On Mon, 2020-02-17 at 16:57 -0500, Stéphane Graber wrote:
On Mon, Feb 17, 2020 at 4:12 PM James Bottomley <
James.Bottomley@hansenpartnership.com> wrote:
quoted
On Fri, 2020-02-14 at 19:35 +0100, Christian Brauner wrote:
[...]
quoted
With this patch series we simply introduce the ability to create
fsid mappings that are different from the id mappings of a user
namespace. The whole feature set is placed under a config option
that defaults to false.
In the usual case of running an unprivileged container we will
have setup an id mapping, e.g. 0 100000 100000. The on-disk
mapping will correspond to this id mapping, i.e. all files which
we want to appear as 0:0 inside the user namespace will be
chowned to 100000:100000 on the host. This works, because
whenever the kernel needs to do a filesystem access it will
lookup the corresponding uid and gid in the idmapping tables of
the container.
Now think about the case where we want to have an id mapping of 0
100000 100000 but an on-disk mapping of 0 300000 100000 which is
needed to e.g. share a single on-disk mapping with multiple
containers that all have different id mappings.

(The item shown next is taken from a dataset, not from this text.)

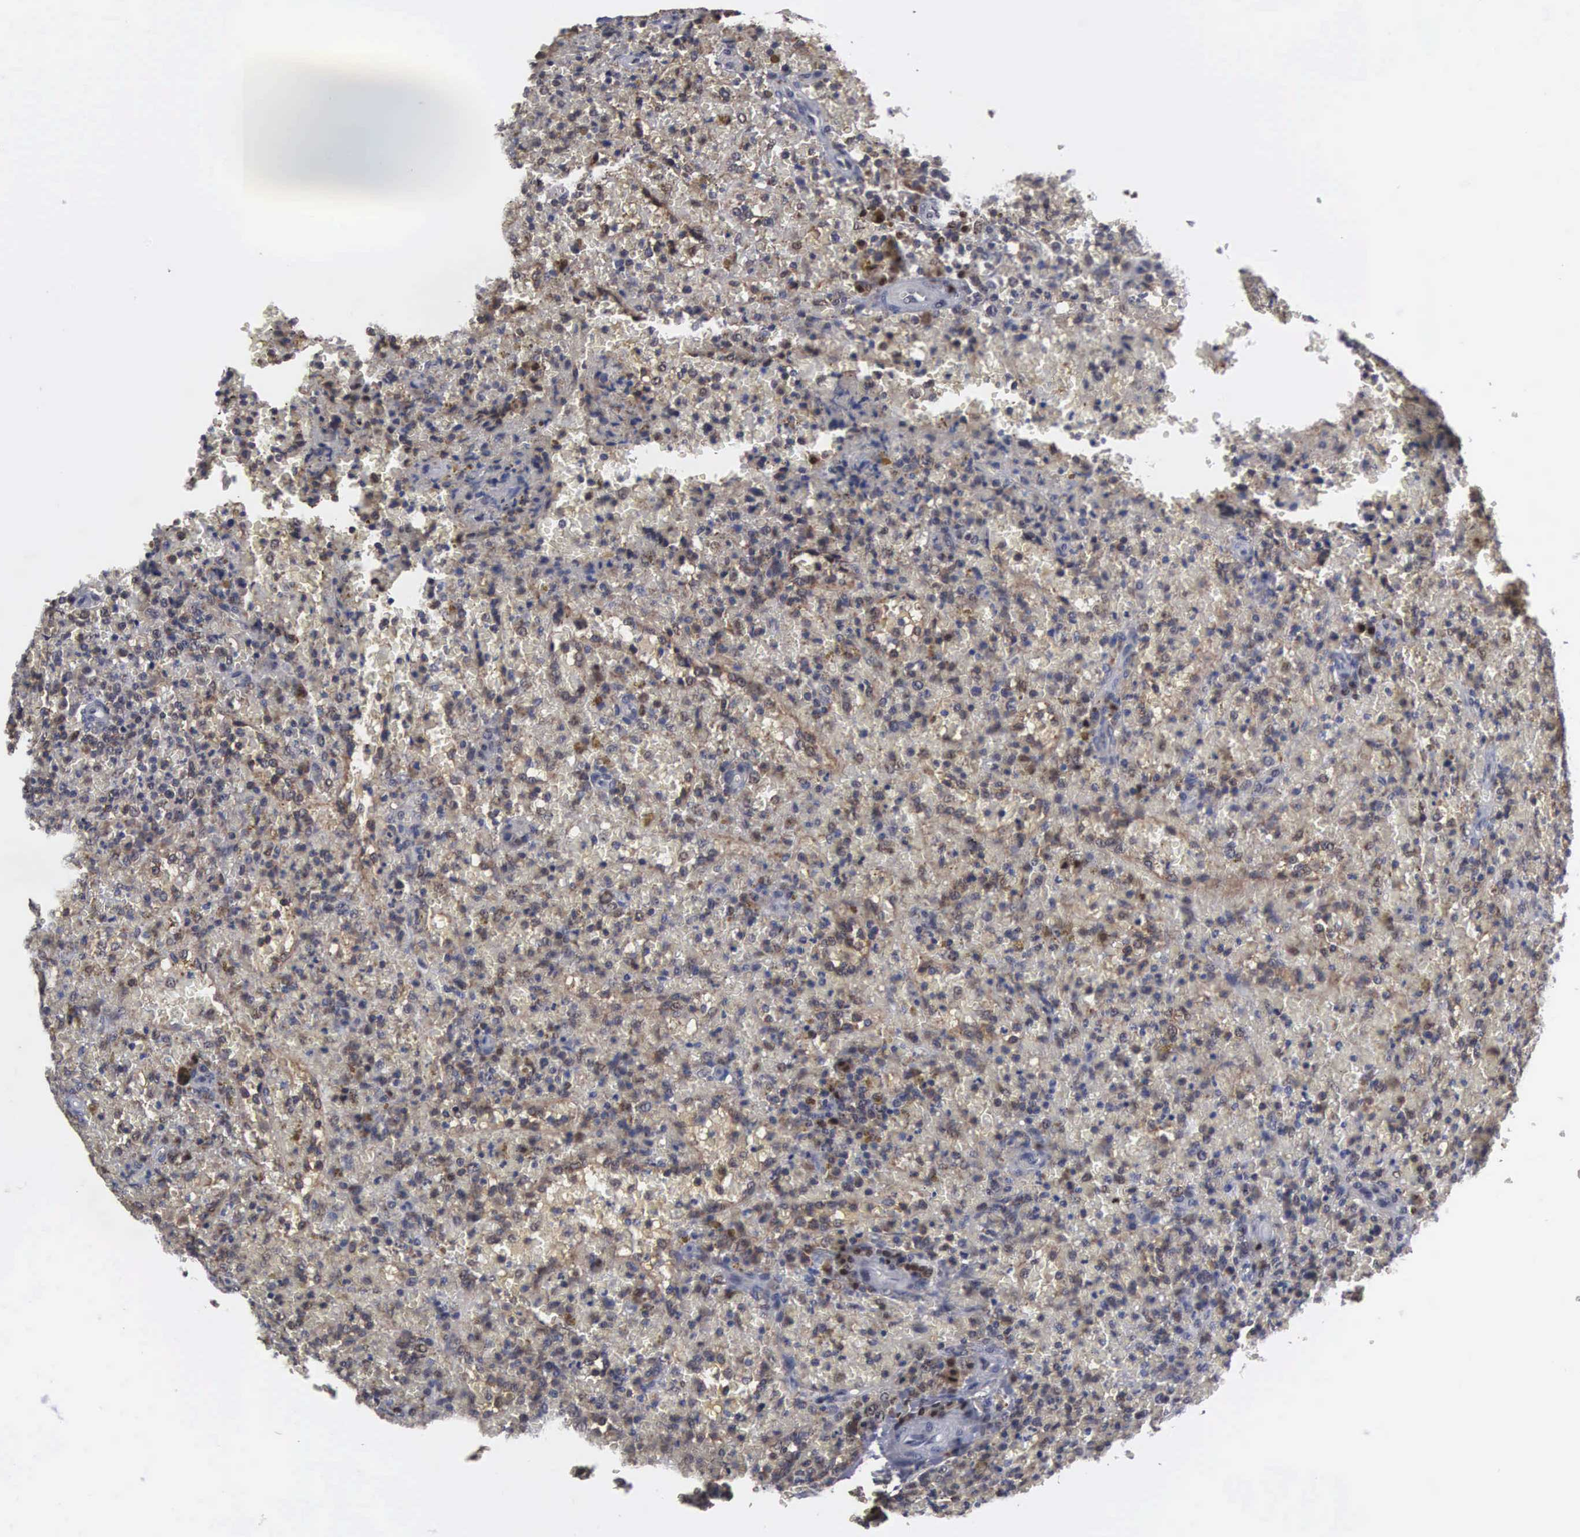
{"staining": {"intensity": "weak", "quantity": "<25%", "location": "nuclear"}, "tissue": "lymphoma", "cell_type": "Tumor cells", "image_type": "cancer", "snomed": [{"axis": "morphology", "description": "Malignant lymphoma, non-Hodgkin's type, High grade"}, {"axis": "topography", "description": "Spleen"}, {"axis": "topography", "description": "Lymph node"}], "caption": "High magnification brightfield microscopy of malignant lymphoma, non-Hodgkin's type (high-grade) stained with DAB (brown) and counterstained with hematoxylin (blue): tumor cells show no significant positivity.", "gene": "TRMT5", "patient": {"sex": "female", "age": 70}}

This will be problematic. Whenever a filesystem access is
requested, the kernel will now try to lookup a mapping for 300000
in the id mapping tables of the user namespace but since there is
none the files will appear to be owned by the overflow id, i.e.
usually 65534:65534 or nobody:nogroup.
With fsid mappings we can solve this by writing an id mapping of
0 100000 100000 and an fsid mapping of 0 300000 100000. On
filesystem access the kernel will now lookup the mapping for
300000 in the fsid mapping tables of the user namespace. And
since such a mapping exists, the corresponding files will have
correct ownership.
How do we parametrise this new fsid shift for the unprivileged use
case? For newuidmap/newgidmap, it's easy because each user gets a
dedicated range and everything "just works (tm)". However, for the
fsid mapping, assuming some newfsuid/newfsgid tool to help, that
tool has to know not only your allocated uid/gid chunk, but also
the offset map of the image. The former is easy, but the latter is
going to vary by the actual image ... well unless we standardise
some accepted shift for images and it simply becomes a known static
offset.
For unprivileged runtimes, I would expect images to be unshifted and
be unpacked from within a userns.
For images whose resting format is an archive like tar, I concur.
So your unprivileged user would be allowed a uid/gid range through
/etc/subuid and /etc/subgid and allowed to use them through
newuidmap/newgidmap.In that namespace, you can then pull
and unpack any images/layers you may want and the resulting fs tree
will look correct from within that namespace.
All that is possible today and is how for example unprivileged LXC
works right now.
I do have a counter example, but it might be more esoteric: I do use
unprivileged architecture emulation containers to maintain actual
physical system boot environments. These are stored as mountable disk
images, not as archives, so I do need a simple remapping ... however, I
think this use case is simple: it's a back shift along my owned uid/gid
range, so tools for allowing unprivileged use can easily cope with this
use case, so the use is either fsid identity or fsid back along
existing user_ns mapping.
What this patchset then allows is for containers to have differing
uid/gid maps while still being based off the same image or layers.
In this scenario, you would carve a subset of your main uid/gid map
for each container you run and run them in a child user namespace
while setting up a fsuid/fsgid map such that their filesystem access
do not follow their uid/gid map. This then results in proper
isolation for processes, networks, ... as everything runs as
different kuid/kgid but the VFS view will be the same in all
containers.
Who owns the shifted range of the image ... all tenants or none?
Shared storage between those otherwise isolated containers would also
work just fine by simply bind-mounting the same path into two or more
containers.
Now one additional thing that would be safe for a setuid wrapper to
allow would be for arbitrary mapping of any of the uid/gid that the
user owns to be used within the fsuid/fsgid map. One potential use
for this would be to create any number of user namespaces, each with
their own mapping for uid 0 while still having all VFS access be
mapped to the user that spawned them (say uid=1000, gid=1000).
Note that in our case, the intended use for this is from a privileged
runtime where our images would be unshifted as would be the container
storage and any shared storage for containers. The security model
effectively relying on properly configured filesystem permissions and
mount namespaces such that the content of those paths can never be
seen by anyone but root outside of those containers (and therefore
avoids all the issues around setuid/setgid/fscaps).
Yes, I understand ... all orchestration systems are currently hugely
privileged. However, there is interest in getting them down to only
"slightly privileged".
James
We will then be able to allocate distinct, random, ranges of 65536
uids/gids (or more) for each container without ever having to do any
uid/gid shifting at the filesystem layer or run into issues when
having to setup shared storage between containers or attaching
external storage volumes to those containers.